Functional and gene network analyses of transcriptional signatures characterizing pre-weaned bovine mammary parenchyma or fat pad uncovered novel inter-tissue signaling networks during development

Background: The neonatal bovine mammary fat pad (MFP) surrounding the mammary parenchyma (PAR) is thought to exert proliferative effects on the PAR through secretion of local modulators of growth induced by systemic hormones. We used bioinformatics to characterize transcriptomics differences between PAR and MFP from similar to 65 d old Holstein heifers. Data were mined to uncover potential crosstalk through the analyses of signaling molecules preferentially expressed in one tissue relative to the other. Results: Over 9,000 differentially expressed genes (DEG; False discovery rate <= 0.05) were found of which 1,478 had a >= 1.5-fold difference between PAR and MFP. Within the DEG highly-expressed in PAR vs. MFP (n = 736) we noted significant enrichment of functions related to cell cycle, structural organization, signaling, and DNA/RNA metabolism. Only actin cytoskeletal signaling was significant among canonical pathways. DEG more highly-expressed in MFP vs. PAR (n = 742) belong to lipid metabolism, signaling, cell movement, and immune-related functions. Canonical pathways associated with metabolism and signaling, particularly immune-and metabolism-related were significantly-enriched.
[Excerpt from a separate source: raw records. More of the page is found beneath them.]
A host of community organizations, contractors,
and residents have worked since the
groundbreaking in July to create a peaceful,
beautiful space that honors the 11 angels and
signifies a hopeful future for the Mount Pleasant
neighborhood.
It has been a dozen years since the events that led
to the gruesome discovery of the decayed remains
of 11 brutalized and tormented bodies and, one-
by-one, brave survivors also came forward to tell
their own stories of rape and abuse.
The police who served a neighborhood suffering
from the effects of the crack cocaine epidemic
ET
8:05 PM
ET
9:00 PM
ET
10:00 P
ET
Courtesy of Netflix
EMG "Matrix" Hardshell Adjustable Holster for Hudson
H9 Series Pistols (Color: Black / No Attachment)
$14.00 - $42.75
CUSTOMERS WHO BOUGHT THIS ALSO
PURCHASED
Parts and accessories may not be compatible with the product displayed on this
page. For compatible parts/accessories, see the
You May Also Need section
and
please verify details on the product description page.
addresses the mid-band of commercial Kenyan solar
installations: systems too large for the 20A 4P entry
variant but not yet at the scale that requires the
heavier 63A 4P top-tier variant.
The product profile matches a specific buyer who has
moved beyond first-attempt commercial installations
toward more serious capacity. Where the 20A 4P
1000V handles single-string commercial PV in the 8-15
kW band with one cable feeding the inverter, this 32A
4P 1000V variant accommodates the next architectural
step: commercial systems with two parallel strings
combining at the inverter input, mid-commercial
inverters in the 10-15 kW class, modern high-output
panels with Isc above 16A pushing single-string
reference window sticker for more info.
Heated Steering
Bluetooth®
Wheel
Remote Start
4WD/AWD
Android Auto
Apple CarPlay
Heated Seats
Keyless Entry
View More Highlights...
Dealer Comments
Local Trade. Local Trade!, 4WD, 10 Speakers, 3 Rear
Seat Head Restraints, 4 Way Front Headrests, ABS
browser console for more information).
Network analysis uncovered a central role of MYC, TP53, and CTNNB1 in controlling expression of DEG highly-expressed in PAR vs. MFP. Similar analysis suggested a central role for PPARG, KLF2, EGR2, and EPAS1 in regulating expression of more highly-expressed DEG in MFP vs. PAR. Gene network analyses revealed putative inter-tissue crosstalk between cytokines and growth factors preferentially expressed in one tissue (e. g., ANGPTL1, SPP1, IL1B in PAR vs. MFP; ADIPOQ, IL13, FGF2, LEP in MFP vs. PAR) with DEG preferentially expressed in the other tissue, particularly transcription factors or pathways (e.g., MYC, TP53, and actin cytoskeletal signaling in PAR vs. MFP; PPARG and LXR/RXR Signaling in MFP vs. PAR). Conclusions: Functional analyses underscored a reciprocal influence in determining the biological features of MFP and PAR during neonatal development. This was exemplified by the potential effect that the signaling molecules (cytokines, growth factors) released preferentially (i.e., more highly-expressed) by PAR or MFP could have on molecular functions or signaling pathways enriched in the MFP or PAR. These bidirectional interactions might be required to coordinate mammary tissue development under normal circumstances or in response to nutrition.